The opinions set forth herein are limited to Oregon and Alaska corporate law that is normally applicable to securities of the type covered by the Registration Statement and, to the extent that judicial or regulatory orders or decrees or consents, approvals, licenses, authorizations, validations, filings, recordings or registrations with governmental authorities are relevant, to those required under such laws. We do not express any opinion with respect to the law of any other jurisdiction or as to the effect of the law of any other jurisdiction on the opinions herein stated. The opinions set forth in paragraphs 1 and 2 below with respect to the valid existence of the Issuer and the Guarantors are based solely upon certificates issued by the Secretary of State, with respect to Issuer and the Oregon Companies, and the Department of Community and Economic Development, Division of Banking, Securities and Corporations, with respect to the Alaska Company, or other appropriate official of the respective jurisdictions of organization.
Based upon and subject to the foregoing and the limitations, qualifications, exceptions and assumptions set forth herein, we are of the opinion that:
| 1. | The Issuer and the Oregon Companies are all corporations duly incorporated and validly existing under Oregon law |
| 2. | The Alaska Company is a corporation duly incorporated and validly existing under Alaska law. |
| 3. | The Issuer has the corporate power and authority to execute and deliver the Exchange Notes and to consummate the transactions contemplated thereby. |
| 4. | The Guarantors have the corporate power and authority to execute and deliver the Guarantees and to consummate the transactions contemplated thereby. |
| 5. | The execution, delivery and performance of each of the Exchange Notes and the Guarantees have been duly authorized by all requisite corporate action of each Company, respectively. When each of the Exchange Notes and the Guarantees (in the form attached as Exhibit A-2 to the Indenture) have been signed by an incumbent officer authorized to do |
Evergreen Holdings, Inc.
February 26, 2004
Page 4 of 4
| | so in the respective authorizing resolution of each Company, the Exchange Notes and the Guarantees will have been duly executed. When the Companies have voluntarily transferred possession of the Exchange Notes and the Guarantees to the Trustee in exchange for the Original Notes, the Exchange Notes and the Guarantees will have been duly delivered. |
This opinion letter is delivered as of its date and without any undertaking to advise you of any changes of law or fact that occur after the date of this opinion letter even though the changes may affect the legal analysis, a legal conclusion or information confirmed in this opinion letter.

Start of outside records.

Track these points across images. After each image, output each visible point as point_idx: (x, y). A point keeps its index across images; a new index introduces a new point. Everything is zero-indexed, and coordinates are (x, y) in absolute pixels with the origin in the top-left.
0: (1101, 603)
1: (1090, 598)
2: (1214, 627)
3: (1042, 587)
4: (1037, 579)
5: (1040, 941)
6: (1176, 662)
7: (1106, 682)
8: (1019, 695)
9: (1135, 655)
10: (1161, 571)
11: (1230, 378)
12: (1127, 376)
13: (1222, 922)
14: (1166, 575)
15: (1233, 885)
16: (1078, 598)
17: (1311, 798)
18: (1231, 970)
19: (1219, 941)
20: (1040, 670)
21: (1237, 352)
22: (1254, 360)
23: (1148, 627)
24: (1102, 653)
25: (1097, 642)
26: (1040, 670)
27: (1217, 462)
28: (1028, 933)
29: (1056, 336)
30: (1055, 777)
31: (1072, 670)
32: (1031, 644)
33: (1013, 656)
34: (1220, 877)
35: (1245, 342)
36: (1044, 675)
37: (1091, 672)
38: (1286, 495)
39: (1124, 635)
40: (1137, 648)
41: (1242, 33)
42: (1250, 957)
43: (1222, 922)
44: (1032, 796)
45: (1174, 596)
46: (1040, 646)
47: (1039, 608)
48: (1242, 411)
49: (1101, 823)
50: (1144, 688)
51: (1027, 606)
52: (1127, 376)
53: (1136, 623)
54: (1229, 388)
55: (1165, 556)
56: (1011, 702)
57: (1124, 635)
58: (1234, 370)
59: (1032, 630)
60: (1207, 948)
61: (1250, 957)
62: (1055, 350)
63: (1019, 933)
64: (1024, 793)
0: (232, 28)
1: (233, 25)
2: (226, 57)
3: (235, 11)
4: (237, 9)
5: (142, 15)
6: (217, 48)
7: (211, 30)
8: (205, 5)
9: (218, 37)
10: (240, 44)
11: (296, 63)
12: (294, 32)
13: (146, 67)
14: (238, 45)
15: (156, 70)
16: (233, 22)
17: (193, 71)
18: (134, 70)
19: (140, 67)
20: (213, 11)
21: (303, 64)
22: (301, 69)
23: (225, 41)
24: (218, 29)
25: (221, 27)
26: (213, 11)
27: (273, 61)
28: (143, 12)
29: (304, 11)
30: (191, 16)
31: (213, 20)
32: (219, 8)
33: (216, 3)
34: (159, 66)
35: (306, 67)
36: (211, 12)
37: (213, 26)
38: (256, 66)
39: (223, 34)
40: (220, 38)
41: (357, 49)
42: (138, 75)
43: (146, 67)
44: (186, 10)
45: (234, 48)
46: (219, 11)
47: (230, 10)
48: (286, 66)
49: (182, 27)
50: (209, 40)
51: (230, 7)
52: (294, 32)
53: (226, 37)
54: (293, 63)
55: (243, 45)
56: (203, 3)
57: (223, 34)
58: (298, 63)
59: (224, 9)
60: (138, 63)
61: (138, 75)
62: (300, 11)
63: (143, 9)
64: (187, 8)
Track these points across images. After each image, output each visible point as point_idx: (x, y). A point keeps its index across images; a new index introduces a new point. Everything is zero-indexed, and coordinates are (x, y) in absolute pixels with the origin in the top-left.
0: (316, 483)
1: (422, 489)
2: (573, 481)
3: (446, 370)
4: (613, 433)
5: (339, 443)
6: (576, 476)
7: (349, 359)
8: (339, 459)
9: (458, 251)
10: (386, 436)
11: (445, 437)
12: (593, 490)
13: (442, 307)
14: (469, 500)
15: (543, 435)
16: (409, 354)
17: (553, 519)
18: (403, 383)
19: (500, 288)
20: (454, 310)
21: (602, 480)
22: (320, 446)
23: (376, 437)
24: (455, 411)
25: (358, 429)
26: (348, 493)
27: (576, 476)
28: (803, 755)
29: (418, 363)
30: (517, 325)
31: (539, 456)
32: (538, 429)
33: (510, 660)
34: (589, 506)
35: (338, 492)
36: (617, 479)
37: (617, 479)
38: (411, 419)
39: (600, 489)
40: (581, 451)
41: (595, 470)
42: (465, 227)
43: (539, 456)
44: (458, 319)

We hereby consent to the filing of this opinion with the Commission as an exhibit to the Registration Statement and to the reliance by Skadden, Arps, Slate, Meagher & Flom LLP in connection with the opinion letter such firm is rendering in connection with the Exchange Offer. In giving this consent, we do not thereby admit that we are included in the category of persons whose consent is required under Section 7 of the Act or the rules and regulations of the Commission.